Important information[edit]

  • Check the country's laws before you go. The articles on some countries describe the regulations pertaining to medication being brought into that country. Study it for awareness.
  • Carry all pills in the proper bottles. Make sure that you transport your medication in the original container in which it was sold to you, bearing the label from the pharmacy. Be sure that the name of the prescribee matches your own name exactly (and not some variation of your name) and is not expired. Do not carry even part of your supply in a separate location, especially one that is not labeled as containing that medication.
  • Carry a physician's certificate. This provides further authentication of your need for this medication.
  • If required, declare your medication. Many countries will allow you to bring in your medication, even if it is not offered to its own citizens, but will require you to declare it upon entry. If this is the case, do not try to hide it and sneak by. If you declare it honestly, agents may be more willing to let you by.
  • Some countries may check for medication when exiting as well. You may be questioned about your drugs as you are going through security at the airport. If this is the case, tell the truth.
  • Do not be evasive. Do not try to hide anything. Authorities in many countries reserve the right to search every crevice and crack of your person and belongings. In such a search, they may be able to uncover trace amounts of a substance, even when deeply hidden in a place where you think it would not be detected. If you purposely try to hide something or disguise it as something else, this will appear even more suspicious.

Obtaining medication in a foreign country[edit]

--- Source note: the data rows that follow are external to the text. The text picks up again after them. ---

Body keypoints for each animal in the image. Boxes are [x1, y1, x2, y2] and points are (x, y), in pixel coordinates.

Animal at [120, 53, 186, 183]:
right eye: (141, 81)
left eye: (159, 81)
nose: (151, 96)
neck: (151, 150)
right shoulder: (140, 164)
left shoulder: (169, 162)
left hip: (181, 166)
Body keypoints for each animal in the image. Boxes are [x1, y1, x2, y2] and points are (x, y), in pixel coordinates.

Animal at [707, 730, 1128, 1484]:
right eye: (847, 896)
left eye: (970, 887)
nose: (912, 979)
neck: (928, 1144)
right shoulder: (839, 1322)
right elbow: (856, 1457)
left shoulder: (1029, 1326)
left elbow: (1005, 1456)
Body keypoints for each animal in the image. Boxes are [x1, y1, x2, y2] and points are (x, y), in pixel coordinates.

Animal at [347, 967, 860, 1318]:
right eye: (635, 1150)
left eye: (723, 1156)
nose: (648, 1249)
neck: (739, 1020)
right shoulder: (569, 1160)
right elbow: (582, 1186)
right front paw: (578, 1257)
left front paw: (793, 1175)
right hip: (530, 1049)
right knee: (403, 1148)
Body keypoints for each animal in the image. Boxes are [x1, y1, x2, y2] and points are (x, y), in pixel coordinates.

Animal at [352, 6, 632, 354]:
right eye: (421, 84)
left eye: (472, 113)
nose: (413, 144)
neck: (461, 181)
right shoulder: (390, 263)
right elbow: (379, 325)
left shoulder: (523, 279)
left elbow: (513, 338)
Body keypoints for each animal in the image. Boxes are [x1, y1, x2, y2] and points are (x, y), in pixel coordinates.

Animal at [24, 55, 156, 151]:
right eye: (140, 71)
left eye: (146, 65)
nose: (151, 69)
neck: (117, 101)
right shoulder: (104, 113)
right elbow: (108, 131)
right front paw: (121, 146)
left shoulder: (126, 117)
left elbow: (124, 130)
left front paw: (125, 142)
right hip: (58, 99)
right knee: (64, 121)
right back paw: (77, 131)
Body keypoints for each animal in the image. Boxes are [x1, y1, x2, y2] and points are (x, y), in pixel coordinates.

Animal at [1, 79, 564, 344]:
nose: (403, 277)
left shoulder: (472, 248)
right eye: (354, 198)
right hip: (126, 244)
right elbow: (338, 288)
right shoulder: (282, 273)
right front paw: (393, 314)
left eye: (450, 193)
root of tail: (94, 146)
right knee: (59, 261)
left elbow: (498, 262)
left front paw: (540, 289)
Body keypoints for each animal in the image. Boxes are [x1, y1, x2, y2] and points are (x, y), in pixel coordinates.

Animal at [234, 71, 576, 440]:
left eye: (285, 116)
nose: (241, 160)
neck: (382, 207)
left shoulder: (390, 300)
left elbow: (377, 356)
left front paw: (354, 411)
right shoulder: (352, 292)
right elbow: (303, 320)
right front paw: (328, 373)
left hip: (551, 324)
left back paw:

If one is spending a significant amount of time in a foreign country, or loses the supply they brought from home, it may be necessary to obtain a replacement supply. One should be aware of possible sources of this medication in the country. Simply walking into a pharmacy may not enable one to easily obtain the pills they need. One may need to see a physician in the country they are visiting, who must verify one's need for the drug, possibly either with contact with one's physician from home or medical tests.

Some medications may be impossible to obtain in the country one is visiting, or may be of a lower quality that in some cases may not be therapeutic.

Transiting with medication[edit]

Most countries require transiting airline passengers to undergo a security screening while in the process of changing planes, at which time, one's belongings will be inspected for banned items. This includes medications banned in that country, even if they are fully allowed in one's country of origin and destination. For this reason, one who is transiting and carrying medication along their journey should check the regulations for that country on medications even before booking the flight. If the transiting country does not allow the medication, one should consider a different route of travel.

Some countries that are common transiting hubs, including the United States, Japan, and Singapore, have bans on drugs that are allowed elsewhere.